Sea Scorpions are an extinct group of arthropods that are related to arachnids and include the largest known arthropods to have ever lived. The largest reached 8 ft in length, but most species were less than 8 in. They were formidable predators that thrived in warm shallow water, in both seas and lakes, from the mid Ordovician to late Permian (470 to 248 million years ago).

Fried scorpion is a traditional dish from Shandong, China, a coastal province about 500 miles northwest of Shanghai.

The only US president who has an entire province named after him in another country was Rutherford B. Hayes: Presidente Hayes province in Paraguay. In the US, the only thing named after Hayes is his presidential library.

San Francisco’s Western Addition section was developed in the 1850s to expand the city to the west of Van Ness Avenue. Michael Hayes, who, in 1856, was on the committee which named the streets of this development, may have been instrumental in naming Hayes Street for his brother, Thomas, a large landholder in the neighborhood who was then serving as county clerk. Hayes Valley was built out with many grand Victorian residences, as well as the smaller residences built to house the craftspeople at work on the mansions. Primary streets with big houses were named for influential local citizens (Hayes and Gough) and families (McAllister), while streets with the smaller houses carry botanical names such as Lily, Ivy, Linden, and Hickory.

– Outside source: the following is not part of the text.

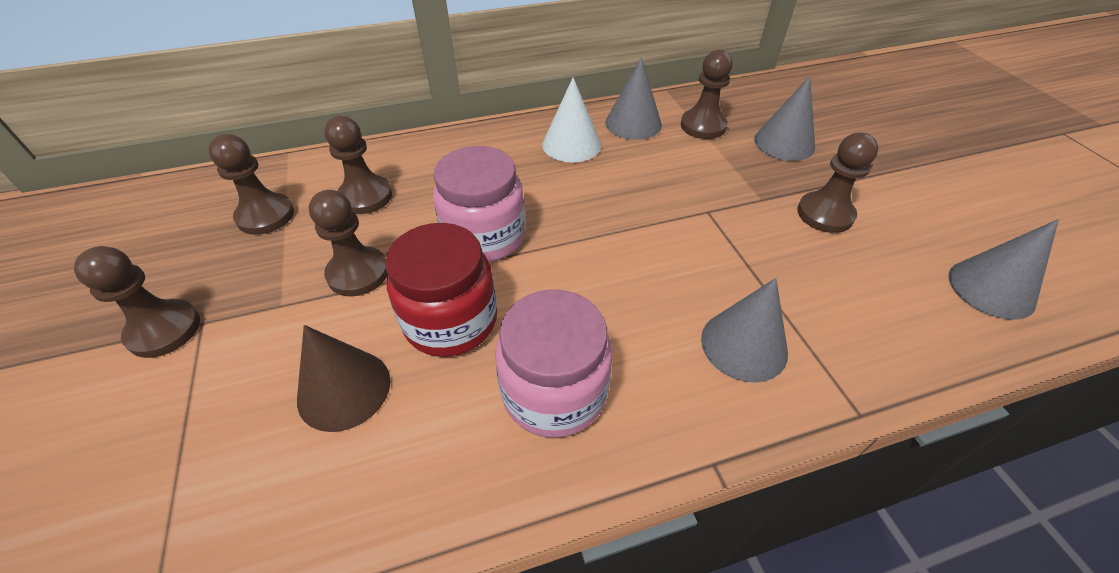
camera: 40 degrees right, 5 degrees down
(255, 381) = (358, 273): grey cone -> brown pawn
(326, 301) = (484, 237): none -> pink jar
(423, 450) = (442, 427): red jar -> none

Added: Hayes Valley south of McAllister Street was spared the fires that followed the 1906 San Francisco earthquake. During that fire, the wide north-south Van Ness Avenue served as a fire break and contained the fire. Almost all of San Francisco east of Van Ness Avenue was completely burned. The death toll remains the greatest loss of life from a natural disaster in California’s history and high in the lists of American urban disasters.